Why Science Needs Strong Ethical Culture
Ethics and Science
A prim reminder not to lie, cheat or steal - that is the extent of the ethics lessons for many young scientists. The idea that such an education could have prevented scandals like the one that occurred recently in South Korea "strains credibility," said two ethicists from the Stanford University School of Medicine.
Instead of an ineffective class, what's needed to prevent scientific fraud are institutional policies that encourage ethical behavior. That means mentors who make ethics a priority and institutions that reward integrity in addition to scientific achievement, according to a policy paper by the ethicists in the Feb. 3 issue of Science.
"When rewards outweigh risks people will cut corners," said David Magnus, PhD, director of the Stanford Center for Biomedical Ethics. He co-wrote the paper with Mildred Cho, PhD, associate director of the center.
The paper notes that in South Korea the rewards for publishing high-profile stem cell research far outweighed the risks. According to Magnus, that emphasis encouraged the researchers to fabricate data. "They created a star system rather than a community," he said.
The South Korean researchers, led by Hwang Woo Suk, DVM, PhD, published a now-discredited paper in 2004 purporting to have created the first line of human embryonic stem cells from a cloned embryo. In 2005 the group published a follow-up paper in which they claimed to have created additional stem cell lines using considerably fewer human eggs than with the method in the previous paper. These advances, if true, would have laid the groundwork for making genetically matched stem cells for human therapies. Both papers were recently withdrawn from Science.
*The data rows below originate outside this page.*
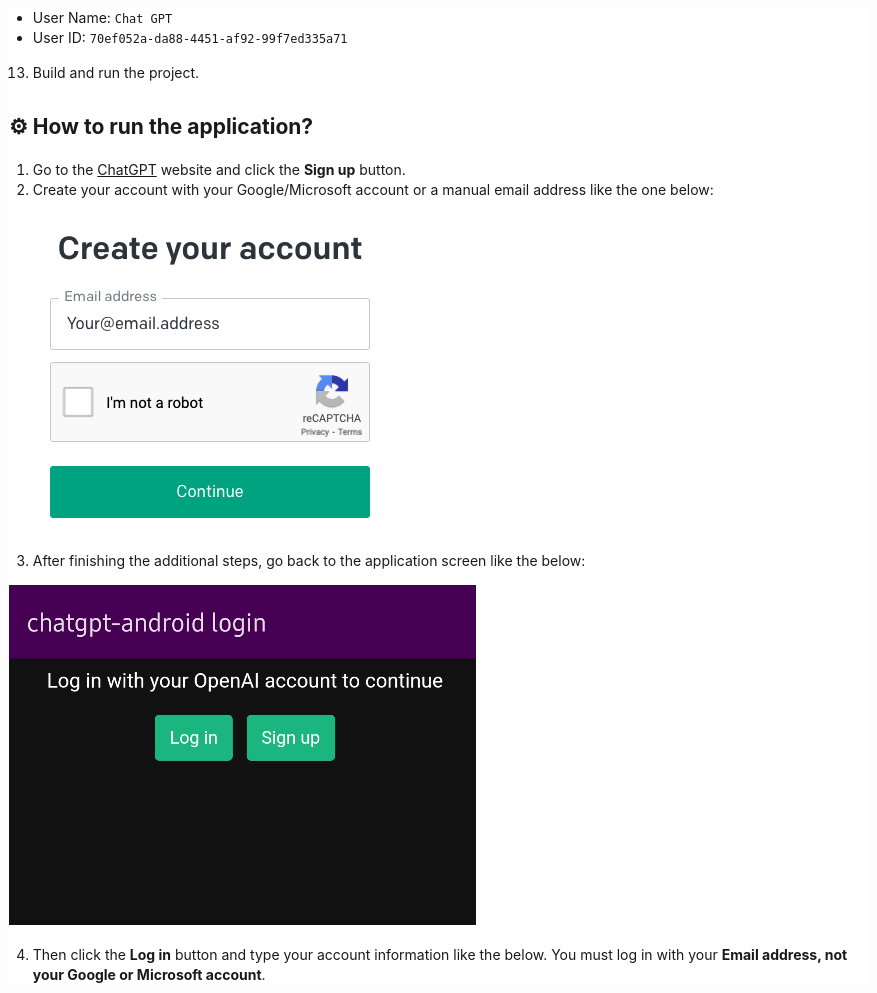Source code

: - User Name: `Chat GPT`
- User ID: `70ef052a-da88-4451-af92-99f7ed335a71`

13. Build and run the project.

## ⚙️ How to run the application?

1. Go to the [ChatGPT](https://chat.openai.com/chat) website and click the **Sign up** button.
2. Create your account with your Google/Microsoft account or a manual email address like the one below:

![login](figures/login2.png)

3. After finishing the additional steps, go back to the application screen like the below:

![login](figures/login0.png)

4. Then click the **Log in** button and type your account information like the below. You must log in with your **Email address, not your Google or Microsoft account**.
Hwang was given more than $65 million by the government for an institute that he oversaw. "He was under huge pressure to succeed at all costs," Magnus said. "The government gave him money and told him that the country was depending on him."
In addition to intense pressure to succeed, the culture within the institute was hierarchical rather than collaborative, preventing lower-ranking researchers from knowing how the research was being conducted or feeling comfortable speaking up.
When results weren't turning out as expected and when the group ran low on human eggs, Hwang and other lead researchers twisted the arms of their collaborators and subordinates to overcome those hurdles. Without such pressure to succeed, Magnus said the researchers might have taken ethical approaches to their problems.
One source of the problem, Magnus and Cho argued, was that South Koreans did a poor job educating scientists about basic ethical conduct. One study found that 42 percent of biotechnology researchers in South Korea - including Hwang - didn't know about the review boards that are commonly in place in institutions to consider the ethics of human research before the projects commence.
In laboratories throughout the world, the authors wrote, creating a culture that encourages ethical behavior is the only way to protect against researchers cutting corners. Magnus and Cho put responsibility for creating such a culture on the institutions themselves. This includes encouraging mentors to teach ethical standards to their students and incorporating ethicists into laboratory decisions. With the proper environment, the authors argue that young scientists will mimic their mentors and propagate ethical behavior.